I had pre-ordered Beth Kanter and Allison Fine’s book, The Networked Nonprofit, and read it within 48 hours of it arriving on my doorsteps. Yet I am amazed by how what I learned from it continues to mature over time, rather than become outdated or irrelevant. Like a good wine or well aged cheese, it just keeps getting better. Of particular interest to me lately is the concept — and value– of free agents.
Free agents are individuals who are working outside of organizations to pursue the mission — organizing, fundraising, energizing. They aren’t on staff, or on the board, or hold any formal volunteer position. They’re just enthusiastic fans who believe in the purpose. In the past, they have been dismissed as either novices who are not committed to working with the system, or risky because they aren’t signed on to “tow the company line” so to speak. In today’s connected world however, each free agent is able to not only spread their message far and wide, but are able to organize and create real impact. While they may believe in the mission wholeheartedly, they also want to be free, creative and engage on their own terms.
The recent Komen/Planned Parenthood debacle provided an interesting experiment through which to reflect on free agents and their work specifically in a fast paced situation. [Note that my participation in this effort was personal, as a free agent, not as a representative of Darim Online. However, I believe that my experience and reflections can provide import insight for the Darim community and thus are worth sharing here.] After hearing the news, my colleague Allison Fine started a Facebook Cause called “Komen Kan Kiss My Mammogram” which has raised over $17,000 as Alison, her friends and their friends passed around the link, enabling people to turn emotional outrage into action. Shortly thereafter, the free agents began to circle and convene. There was a big opportunity to make a difference here. What impact did we want to make, and how would we do it?

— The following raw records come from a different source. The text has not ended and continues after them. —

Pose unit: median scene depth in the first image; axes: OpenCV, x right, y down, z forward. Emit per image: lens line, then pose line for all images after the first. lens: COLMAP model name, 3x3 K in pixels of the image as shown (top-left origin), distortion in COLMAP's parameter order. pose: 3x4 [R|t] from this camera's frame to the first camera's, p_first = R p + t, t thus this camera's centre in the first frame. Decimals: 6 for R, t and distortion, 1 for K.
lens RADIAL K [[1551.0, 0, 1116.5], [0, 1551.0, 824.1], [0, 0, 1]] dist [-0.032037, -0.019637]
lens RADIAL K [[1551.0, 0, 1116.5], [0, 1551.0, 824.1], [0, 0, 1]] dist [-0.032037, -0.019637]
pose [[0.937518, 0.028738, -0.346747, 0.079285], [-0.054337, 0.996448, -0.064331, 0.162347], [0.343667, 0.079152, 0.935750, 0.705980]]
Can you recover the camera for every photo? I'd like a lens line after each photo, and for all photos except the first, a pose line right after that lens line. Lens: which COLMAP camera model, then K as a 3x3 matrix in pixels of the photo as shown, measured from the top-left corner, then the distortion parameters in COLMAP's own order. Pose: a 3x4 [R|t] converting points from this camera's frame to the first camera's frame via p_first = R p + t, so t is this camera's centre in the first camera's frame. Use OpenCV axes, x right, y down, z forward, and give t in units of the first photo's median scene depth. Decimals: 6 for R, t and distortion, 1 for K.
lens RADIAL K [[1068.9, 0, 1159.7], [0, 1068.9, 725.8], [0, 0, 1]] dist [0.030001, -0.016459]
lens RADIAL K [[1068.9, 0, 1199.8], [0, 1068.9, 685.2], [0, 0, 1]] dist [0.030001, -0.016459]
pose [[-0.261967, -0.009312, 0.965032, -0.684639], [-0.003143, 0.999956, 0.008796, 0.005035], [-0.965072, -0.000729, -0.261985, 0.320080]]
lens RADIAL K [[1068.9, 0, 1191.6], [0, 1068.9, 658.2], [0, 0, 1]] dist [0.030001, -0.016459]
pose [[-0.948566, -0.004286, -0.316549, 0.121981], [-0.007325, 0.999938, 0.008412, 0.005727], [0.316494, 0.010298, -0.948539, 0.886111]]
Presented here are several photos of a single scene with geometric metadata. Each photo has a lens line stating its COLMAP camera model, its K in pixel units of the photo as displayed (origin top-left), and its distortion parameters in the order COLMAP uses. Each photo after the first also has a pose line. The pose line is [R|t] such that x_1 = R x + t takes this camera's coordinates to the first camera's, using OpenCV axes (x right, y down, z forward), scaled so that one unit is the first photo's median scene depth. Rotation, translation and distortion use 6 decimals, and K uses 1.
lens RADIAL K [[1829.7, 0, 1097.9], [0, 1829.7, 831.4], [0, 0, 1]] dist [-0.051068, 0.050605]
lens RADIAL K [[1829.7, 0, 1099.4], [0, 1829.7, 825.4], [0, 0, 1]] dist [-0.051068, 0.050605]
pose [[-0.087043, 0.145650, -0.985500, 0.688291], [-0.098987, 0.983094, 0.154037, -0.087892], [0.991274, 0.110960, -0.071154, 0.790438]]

Enter #TakeBackThePink, a campaign which, briefly, was designed to highjack the #supercure Superbowl campaign to keep the riled up country focused on taking action to combat the real enemy: breast cancer. We have documented the campaign and our reflections here. Beth Kanter has blogged about it here, Allison Fine here, Amy Sample Ward here, and Lucy Bernholz here. Stephanie Rudat was also a critical member of the team. It was an honor and privilege to collaborate with these brilliant women, and many many others who added their voice, energy, personal stories, heart and brain to the effort too. We were passionate, and we had fun doing it. We were free agents. We were coordinating among ourselves, feeling out emotions, boundaries, strategies, division of labor. And while we were so attentive to each other, we were not also dealing with the politics or policies or pace of any institution. We were free free agents. No strings attached.
At a few points, our potential collaboration with organizations did rise as an option. For example, soon after we clarified that #TakeBackThePink was not anti-Komen but rather pro-women’s health, we sought to spread the word and build partnerships in a way that’s very consistent with our networked approach to working. We learned that Brian Reid had compiled a list of statements from local Komen affiliates in many cases distancing themselves from the mothership, or articulating their freedom to making their own local funding decisions in their region. To me, it seemed quite powerful to align with them — it may have helped add legitimacy to their local brands, and would have helped our message grow roots and spread further. Yet while many of the fighters and survivors (or friends of survivors or victims) in our group felt strongly that Komen funds important research and is not all bad, others wanted nothing to do with Komen. And aligning with us may have been risky for those affiliates as we are (to some degree) unknown free agents, with rapidly evolving goals and approaches, and they were in a risky situation to begin with. As much as our goals may have been aligned, there were too many strings attached for all of us. And in a rapidly moving blitz that was evolving hour by hour across the country, any strings were too much, too slow, too compromising.
The lesson I learn here is that there are different kinds of free agents: regular free agents (those who work fairly independently but in conjunction with organizations) and then there are really free agents who have no organizational alignment whatsoever, but can have massive influence nonetheless. There are also long distance free agents who work on an ongoing basis to make social change, and there are sprinter free agents who pour a ton of energy and time into short term, high impact opportunities to make social change. Interestingly, in the recent Komen uproar, Planned Parenthood found they were long on sprinting really free agents, and it (literally) paid off.
Leaders of today’s organizations should educate themselves about free agents (read The Networked Nonprofit for starters) and think deeply about how to work with free agents on an ongoing basis, and in fast paced environments as well. Millennials in particular are well positioned to be free agents, and as they continue to mature, their modes of engaging and supporting organizations may look more and more free-agent-y. As Ben Wiener said at the 2011 Jewish Future’s conference, “We don’t meet, we tweet.”
Do you think about how you engage with your free agents? What can organizations and leaders do to make their missions and work more free-agent-friendly? As a free agent, what organizations make you feel like you can run and soar? How do others take the wind out of your sails?